→ Texto do exercício:

A riqueza da idade média provinha da terra, que garantia o sustento e, portanto, a autonomia; a riqueza da modernidade é o dinheiro, que permite comprar no mercado o que antes se obtinha da terra. Na sociedade civil, começaram a ser vendidos os cargos públicos, os títulos de nobreza, as magistraturas... Na Igreja, os cardinalatos, as abadias, as dioceses. Os comerciantes mais ricos também emprestavam dinheiro até a reis, imperadores, papas, bispos.

Um bispo alemão de 26 anos contraiu uma dívida com um grande banco para comprar uma importante diocese. Deu um passo maior que a perna e, para pagar a dívida, tem que angariar fundos rapidamente. Pela mesma razão, o Papa também precisa de dinheiro: deve continuar a construir a basílica de São Pedro. Ambos utilizam o mesmo sistema: uma campanha de pregação para receber a indulgência plenária. Só que agora a boa obra a praticar já não é a reconquista de Jerusalém, mas apenas uma modesta oferta em dinheiro. A ansiedade de salvação é sempre muito forte, só que agora entra brutalmente na lógica do mercado, com slogans publicitários: Wenn die Münze klingt, die Seele springt! (“Quando as moedas tilintam, a alma salta para o Paraíso”).

O bispo manda pregar a indulgência do Papa na sua diocese e retém uma percentagem das ofertas. A receita é elevada, favorecida pela ambiguidade da proposta (hoje chamamos-lhe “publicidade enganosa”), mas a certa altura o jogo interrompe-se.

Um jovem agostiniano, professor de Sagrada Escritura, chamado Martinho Lutero, põe o dedo na ferida: se não houver conversão do coração, é inútil sacrificar-se para comprar certificados papais!

O homem mudou, assim como a sua relação com Deus: o homem moderno já não é vassalo de um pacto feudal, mas um indivíduo com uma consciência atormentada, em busca da verdade, intolerante em relação a todas as mistificações. Com Deus, quer uma relação sincera e livre, não quer eliminar o problema pagando a conta. Quando convida os seus colegas a debater sobre o assunto, o programa de discussão torna-se incontrolável e invade toda a Alemanha, obtendo um enorme sucesso.

→ Tarefas do exercício:
a: Transcreva do texto sobre as indulgências o trecho que começa nas palavras "Um jovem agostiniano, professor" e termina depois de "comprar certificados papais!".
b: Enumere todas as figuras a quem, segundo o texto sobre as indulgências, os comerciantes mais ricos emprestavam dinheiro.
c: Responda, com base no texto sobre as indulgências:
(i) Que idade tinha o bispo alemão?
(ii) Para que precisava o Papa de dinheiro?
(iii) De que disciplina era professor Martinho Lutero?

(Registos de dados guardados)

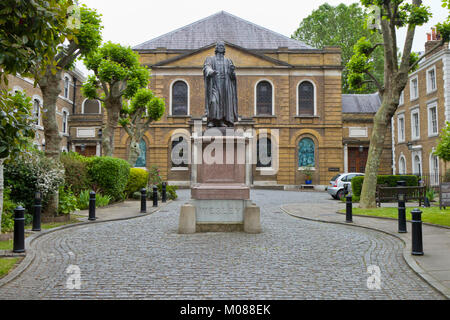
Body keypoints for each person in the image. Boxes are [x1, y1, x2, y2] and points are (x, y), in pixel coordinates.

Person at [203, 41, 238, 127]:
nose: (221, 47)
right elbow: (207, 67)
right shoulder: (210, 59)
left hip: (225, 85)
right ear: (216, 48)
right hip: (214, 84)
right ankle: (212, 120)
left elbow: (232, 76)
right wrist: (211, 72)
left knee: (224, 103)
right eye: (219, 46)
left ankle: (221, 120)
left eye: (223, 46)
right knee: (214, 101)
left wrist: (232, 71)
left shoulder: (228, 60)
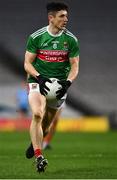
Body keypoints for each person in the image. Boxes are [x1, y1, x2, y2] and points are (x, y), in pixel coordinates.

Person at [24, 2, 80, 173]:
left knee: (46, 126)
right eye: (62, 16)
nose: (66, 19)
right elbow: (27, 63)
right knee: (37, 114)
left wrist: (68, 83)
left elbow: (75, 66)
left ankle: (34, 142)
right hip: (38, 81)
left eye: (66, 16)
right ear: (51, 18)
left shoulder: (71, 40)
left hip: (60, 86)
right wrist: (40, 78)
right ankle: (39, 155)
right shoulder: (36, 37)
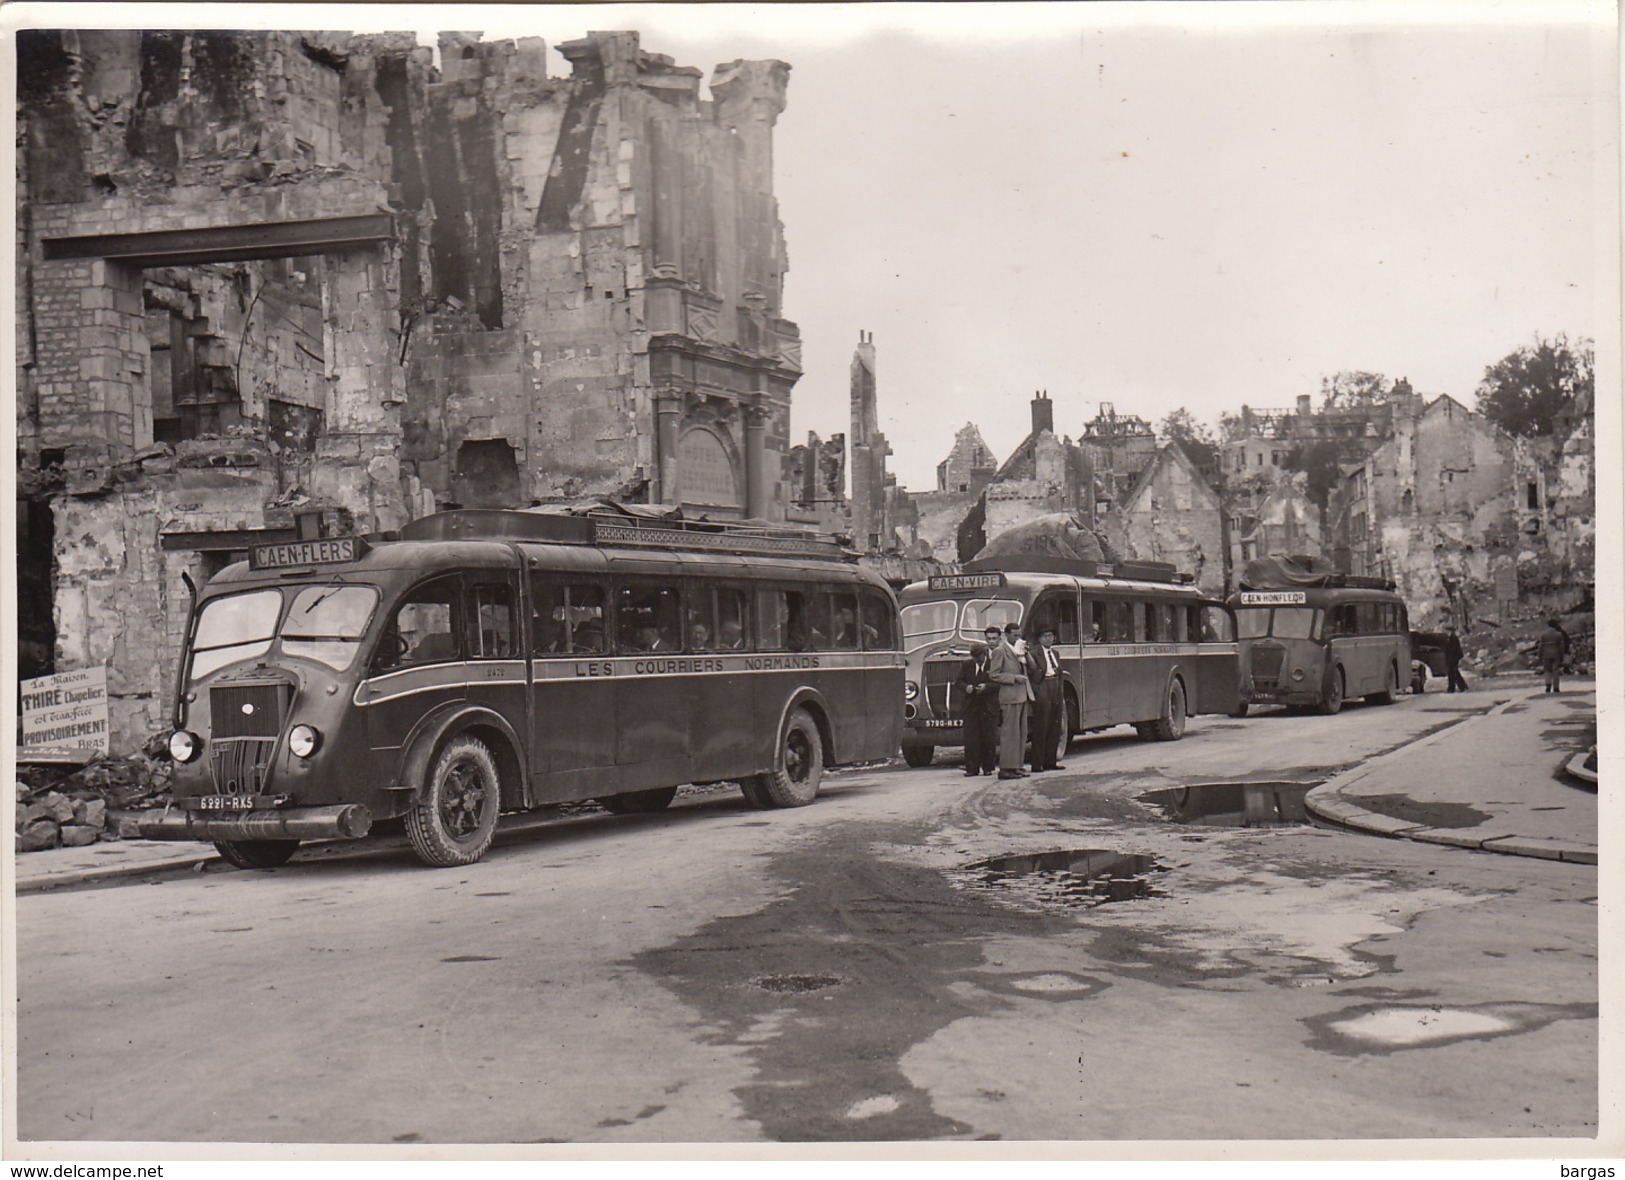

→ Resolução:
a:
Um jovem agostiniano, professor de Sagrada Escritura, chamado Martinho Lutero, põe o dedo na ferida: se não houver conversão do coração, é inútil sacrificar-se para comprar certificados papais!

b: reis, imperadores, papas, bispos

c:
(i) 26 anos.
(ii) Para continuar a construir a basílica de São Pedro.
(iii) Sagrada Escritura.